■ EXTRAIT DU JUGEMENT ■
━━━━━━━━━━

JTAPI/262/2024 du 25.03.2024 ( ICCIFD ) , REJETE

En fait
En droit
Par ces motifs

république et

canton de genève

POUVOIR JUDICIAIRE

A/1415/2023 ICCIFD

JTAPI/262/2024

 

JUGEMENT

DU TRIBUNAL ADMINISTRATIF

DE PREMIÈRE INSTANCE

du 25 mars 2024

 

dans la cause

 

Monsieur A______, représenté par UNIFID CONSEILS SA, mandataire, avec élection de domicile

contre

ADMINISTRATION FISCALE CANTONALE

ADMINISTRATION FÉDÉRALE DES CONTRIBUTIONS

 


 

 

EN FAIT

1.             Jusqu’au 4 novembre 2020, Monsieur A______ a été inscrit au registre foncier de Genève comme propriétaire de la parcelle n° 1______ de la commune de B______ (ci-après : l’immeuble).

2.             Le contribuable est actionnaire et administrateur unique (avec signature individuelle) de la société C______ SA. Inscrite au registre du commerce de Genève depuis le ______ 2020, cette société a pour but « achat, vente, administration, gestion, courtage, exploitation et gérance d'immeubles ». Ce registre indique que, selon un contrat du ______ 2020, elle a bénéficié d’un apport en nature, soit l’immeuble, valant CHF 8'830'000.-, en contrepartie duquel étaient remises 1'000 actions nominatives de CHF 100.- chacune, le solde de CHF 8'730'000.- constituant un agio. Ses statuts datent du ______ 2020.

3.             Dans sa déclaration fiscale 2020, déposée le 27 octobre 2021, le contribuable a indiqué que l’immeuble avait été vendu le 30 juin 2020, que les loyers en découlant totalisaient CHF 235'754.- et que les frais d’entretien effectifs s’élevaient à CHF 65'546.-. Il y a par ailleurs mentionné la valeur de sa participation dans C______ SA, pour CHF 8'730'000.-, et fait valoir en déduction des intérêts hypothécaires liés à l’immeuble (CHF 25'000.-), précisant que la dette y relative s’élevait à CHF 0.-. Il a joint un compte de gestion de l'immeuble pour la période du 1er janvier au 30 juin 2020.

━━━━━━━━━━

■ ENREGISTREMENTS DE DONNÉES ■
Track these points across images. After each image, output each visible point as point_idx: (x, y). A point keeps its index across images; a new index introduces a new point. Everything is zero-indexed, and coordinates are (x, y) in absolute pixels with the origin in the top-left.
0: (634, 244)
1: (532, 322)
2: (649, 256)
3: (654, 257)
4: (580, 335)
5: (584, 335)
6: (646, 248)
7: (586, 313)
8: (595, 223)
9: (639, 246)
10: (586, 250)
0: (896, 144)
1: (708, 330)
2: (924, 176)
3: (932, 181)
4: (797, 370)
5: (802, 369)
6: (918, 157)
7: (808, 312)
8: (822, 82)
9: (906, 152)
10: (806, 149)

━━━━━━━━━━

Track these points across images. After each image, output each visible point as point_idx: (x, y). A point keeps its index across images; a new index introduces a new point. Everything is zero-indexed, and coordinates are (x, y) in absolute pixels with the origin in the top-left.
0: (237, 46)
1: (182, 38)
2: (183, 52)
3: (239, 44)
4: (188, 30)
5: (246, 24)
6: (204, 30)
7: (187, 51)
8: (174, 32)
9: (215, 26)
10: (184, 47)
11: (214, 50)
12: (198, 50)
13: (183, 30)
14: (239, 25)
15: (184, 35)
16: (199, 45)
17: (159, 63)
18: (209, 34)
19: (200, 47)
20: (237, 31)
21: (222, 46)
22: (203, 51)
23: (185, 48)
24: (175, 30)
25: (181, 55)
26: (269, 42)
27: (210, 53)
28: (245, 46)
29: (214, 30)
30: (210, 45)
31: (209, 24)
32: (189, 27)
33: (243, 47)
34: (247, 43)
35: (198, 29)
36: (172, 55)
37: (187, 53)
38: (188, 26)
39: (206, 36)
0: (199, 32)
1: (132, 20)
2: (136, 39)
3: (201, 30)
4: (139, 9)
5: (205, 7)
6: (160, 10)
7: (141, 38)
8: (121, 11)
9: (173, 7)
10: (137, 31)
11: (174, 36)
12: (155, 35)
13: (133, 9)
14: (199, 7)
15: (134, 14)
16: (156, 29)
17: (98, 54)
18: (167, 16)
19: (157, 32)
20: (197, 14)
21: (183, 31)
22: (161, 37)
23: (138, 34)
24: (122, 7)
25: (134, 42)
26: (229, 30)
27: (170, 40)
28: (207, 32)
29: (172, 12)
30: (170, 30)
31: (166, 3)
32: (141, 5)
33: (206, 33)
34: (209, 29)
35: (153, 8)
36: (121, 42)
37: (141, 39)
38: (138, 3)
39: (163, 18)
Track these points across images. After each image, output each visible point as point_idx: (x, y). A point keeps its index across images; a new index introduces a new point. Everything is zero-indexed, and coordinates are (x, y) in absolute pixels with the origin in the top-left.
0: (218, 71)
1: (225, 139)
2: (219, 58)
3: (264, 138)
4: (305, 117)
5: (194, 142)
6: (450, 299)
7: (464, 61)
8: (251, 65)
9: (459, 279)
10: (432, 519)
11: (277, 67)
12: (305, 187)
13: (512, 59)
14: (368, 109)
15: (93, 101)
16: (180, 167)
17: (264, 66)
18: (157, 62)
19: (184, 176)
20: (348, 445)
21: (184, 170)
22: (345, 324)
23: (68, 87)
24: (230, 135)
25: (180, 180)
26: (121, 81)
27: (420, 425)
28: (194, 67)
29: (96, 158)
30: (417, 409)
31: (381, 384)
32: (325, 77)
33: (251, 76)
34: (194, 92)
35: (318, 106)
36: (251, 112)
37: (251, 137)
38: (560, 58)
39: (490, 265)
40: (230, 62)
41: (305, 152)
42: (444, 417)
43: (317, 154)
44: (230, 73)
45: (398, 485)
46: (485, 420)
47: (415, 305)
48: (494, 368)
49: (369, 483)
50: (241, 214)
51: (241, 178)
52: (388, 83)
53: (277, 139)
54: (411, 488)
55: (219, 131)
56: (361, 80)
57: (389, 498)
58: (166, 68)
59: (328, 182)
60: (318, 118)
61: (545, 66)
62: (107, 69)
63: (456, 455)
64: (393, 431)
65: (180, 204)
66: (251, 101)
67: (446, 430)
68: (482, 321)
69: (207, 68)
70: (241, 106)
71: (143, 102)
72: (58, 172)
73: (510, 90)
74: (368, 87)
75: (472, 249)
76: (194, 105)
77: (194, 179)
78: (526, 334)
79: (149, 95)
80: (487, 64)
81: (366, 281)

━━━━━━━━━━

■ TRAVAIL À EFFECTUER ■
A – D'après l'extrait du jugement, à quelle date le contribuable a-t-il déposé sa déclaration fiscale 2020 ?
B – Prolongez l'extrait du jugement fiscal en reprenant après sa dernière phrase.
Les enregistrements sont sans rapport avec l'extrait du jugement.

■ RÉPONSES ATTENDUES ■
A – Le 27 octobre 2021.

B –
4.             Dans sa déclaration fiscale 2021, déposée le 14 novembre 2022 et signée par le contribuable, C______ SA a indiqué que son premier exercice commercial s’était déroulé du 30 octobre 2020 au 31 décembre 2021, que la valeur de l’immeuble s’élevait à CHF 12'019'200.- (après un amortissement de CHF 221'850.-) et que celui-ci était grevé d’une dette hypothécaire de CHF 3'000'000.-. Dans ses comptes 2020 et leurs annexes, elle a notamment fait état d’une « réserve légale issue du capital » de CHF 8'730'000.-, des « loyers encaissés de l’immeuble » de CHF 649'768.- et du fait qu’elle n’employait pas de personnel.

5.             Par bordereaux du 27 janvier 2023, l'AFC-GE a taxé le contribuable pour l’année 2020. Retenant qu’il avait aliéné l’immeuble le ______ 2020, elle avait fixé les loyers en découlant à CHF 373'277.- (au lieu de CHF 235'754.- déclarés) et les frais d’entretien y relatifs à CHF 103'781.- (au lieu de CHF 65'546.- revendiqués par le contribuable), précisant que ces montants étaient calculés au prorata temporis sur 285 jours.

6.             Par réclamation du 10 février 2023, sous la plume de son mandataire, le contribuable a contesté ces bordereaux, faisant valoir, en substance, qu’C______ SA avait pris possession et la jouissance de l’immeuble en date du 1er juillet 2020 et que, par conséquent, l'AFC-GE devait établir de nouvelles taxations qui en tenaient compte. A cette occasion, il a fourni un « contrat d’apport en nature » conclu entre lui-même et C______ SA dont il était le représentant. Cet acte n’était pas daté et ne comportait aucune signature.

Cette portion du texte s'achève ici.